DATA RECORDS
++++++++++

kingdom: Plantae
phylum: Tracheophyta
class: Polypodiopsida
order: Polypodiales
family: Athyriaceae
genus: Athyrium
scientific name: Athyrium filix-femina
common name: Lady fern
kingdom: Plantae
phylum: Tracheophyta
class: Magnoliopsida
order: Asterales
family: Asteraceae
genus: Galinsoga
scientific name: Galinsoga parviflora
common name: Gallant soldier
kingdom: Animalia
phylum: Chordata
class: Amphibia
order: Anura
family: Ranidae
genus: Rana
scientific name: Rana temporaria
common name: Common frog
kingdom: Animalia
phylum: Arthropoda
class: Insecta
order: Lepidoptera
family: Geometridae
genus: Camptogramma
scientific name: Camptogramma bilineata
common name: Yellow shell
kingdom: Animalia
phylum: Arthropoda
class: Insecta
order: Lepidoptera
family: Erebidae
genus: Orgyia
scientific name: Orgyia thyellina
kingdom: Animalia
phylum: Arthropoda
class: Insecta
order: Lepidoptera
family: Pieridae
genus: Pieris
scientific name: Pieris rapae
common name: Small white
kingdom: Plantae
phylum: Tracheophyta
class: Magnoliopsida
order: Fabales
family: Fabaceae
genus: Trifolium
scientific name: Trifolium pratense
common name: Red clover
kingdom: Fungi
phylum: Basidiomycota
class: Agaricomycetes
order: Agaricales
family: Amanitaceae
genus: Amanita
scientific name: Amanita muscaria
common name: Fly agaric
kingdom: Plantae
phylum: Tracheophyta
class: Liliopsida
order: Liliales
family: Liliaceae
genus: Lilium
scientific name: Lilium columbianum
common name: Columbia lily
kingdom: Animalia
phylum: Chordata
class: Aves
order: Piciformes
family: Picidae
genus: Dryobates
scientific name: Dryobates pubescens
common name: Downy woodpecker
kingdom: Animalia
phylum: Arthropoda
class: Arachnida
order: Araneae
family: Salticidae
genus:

++++++++++

TASK DETAILS
Please repeat the lines above word for word, starting at the line that contains "order: Agaricales" and ending with the last line of the items.

FINAL ANSWER
order: Agaricales
family: Amanitaceae
genus: Amanita
scientific name: Amanita muscaria
common name: Fly agaric
kingdom: Plantae
phylum: Tracheophyta
class: Liliopsida
order: Liliales
family: Liliaceae
genus: Lilium
scientific name: Lilium columbianum
common name: Columbia lily
kingdom: Animalia
phylum: Chordata
class: Aves
order: Piciformes
family: Picidae
genus: Dryobates
scientific name: Dryobates pubescens
common name: Downy woodpecker
kingdom: Animalia
phylum: Arthropoda
class: Arachnida
order: Araneae
family: Salticidae
genus:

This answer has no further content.